How This Will Be Used

Every submitted task will receive an associated interrupt_token.
The future via can call set_interrupted() to request cancellation.
The task itself must periodically check token() and return early when it sees true.

This is intentional: cancellation is cooperative, not destructive. A task never gets killed while holding locks or in the middle of a critical operation. It only stops in places the programmer chooses.

The task_state object

template <typename T> class task_state {
    template <class Callable, class... Args> friend class template_task;

public:
    void post_completion(T&& result) {
        std::unique_lock<std::mutex> lock(_mutex);
        _completed = true;
        _result = std::move(result);
        _cv.notify_all();
    }

    void wait() {
        std::unique_lock<std::mutex> lock(_mutex);
        _cv.wait(lock, [this] { return _completed; });
    }

    bool is_ready() { return _completed; }

    void interrupt() {
        _interrupt_token.set_interrupted();
        wait();
    }

    T& get_result() { return _result; }

private:
    std::mutex _mutex;
    std::condition_variable _cv;
    bool _completed = false;
    interrupt_token _interrupt_token;
    T _result;
};

The future<T> object

template <typename T> class future {
public:
    future(std::shared_ptr<task_state<T>> state) : _state(state) {}

    T& get() {
        _state.get()->wait();
        return _state.get()->get_result();
    }

    void interrupt() { _state.get()->interrupt(); }

    bool is_ready() { return _state.get()->is_ready(); }

private:
    std::shared_ptr<task_state<T>> _state;
};

Injecting the `interrupt_token` Into User Tasks

Now that we have a lightweight interrupt_token, the next step is to make sure every task submitted to the thread pool actually receives one. Tasks cannot magically know about cancellation - they must be explicitly given access to the token so they can check it and exit early when needed.

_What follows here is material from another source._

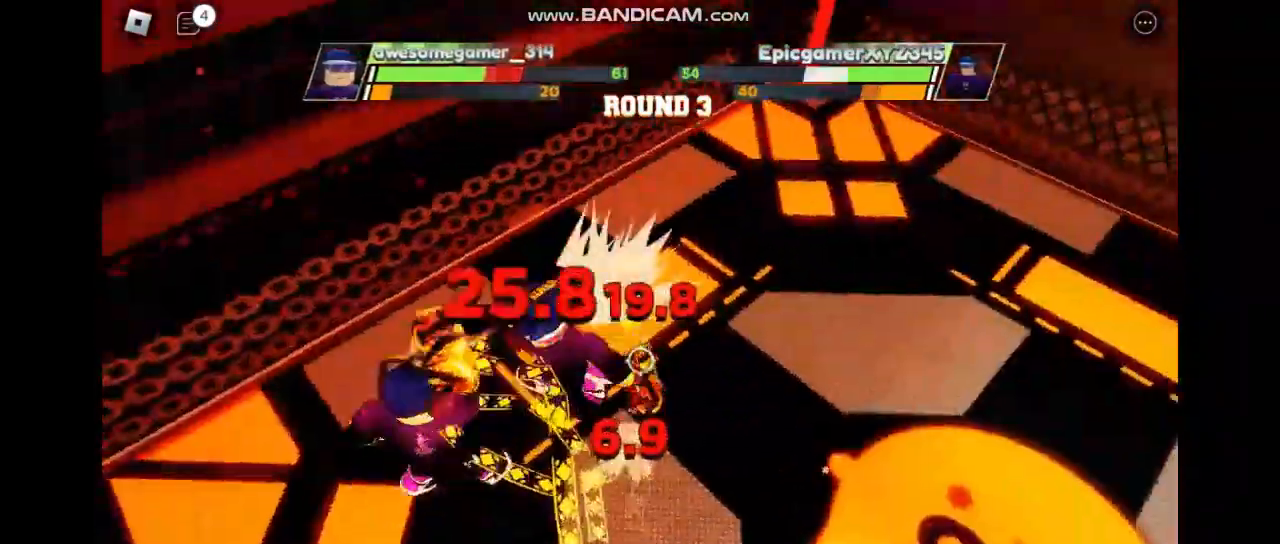
{"keys": [], "events": []}
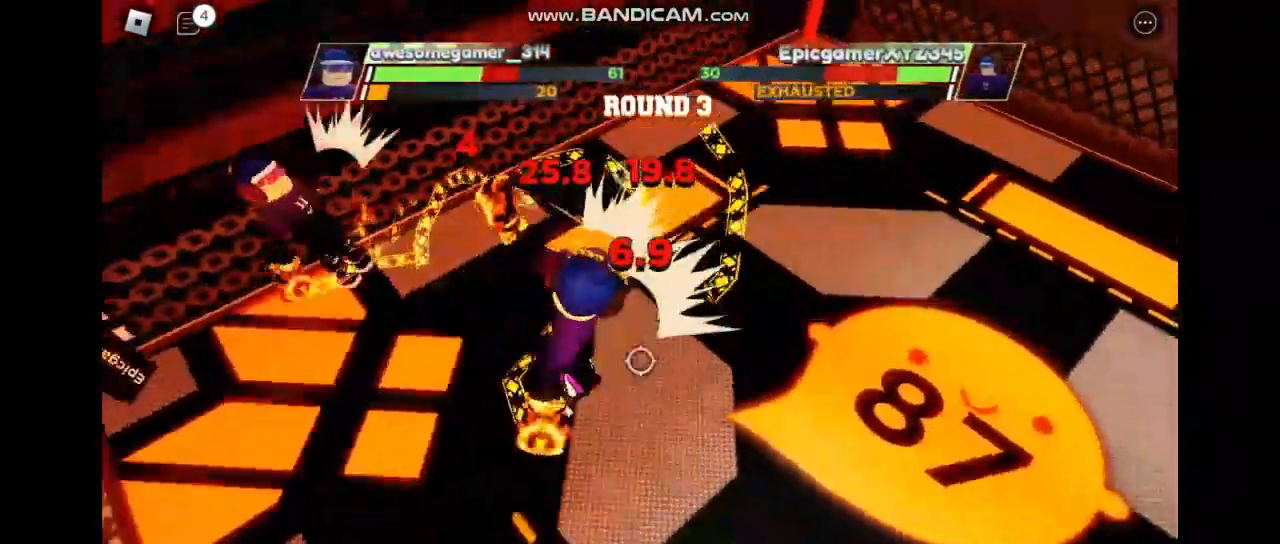
{"keys": [], "events": []}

This is the job of template_task.

Wrapping User Callables

Whenever the user submits a function, lambda, or functor to the thread pool, we wrap it in a template_task. This wrapper does three things:

Creates a task_state<T> object, which stores the interrupt token and future state.
Binds the user callable so that the first argument becomes interrupt_token&.
Stores the bound callable in a type-erased std::function.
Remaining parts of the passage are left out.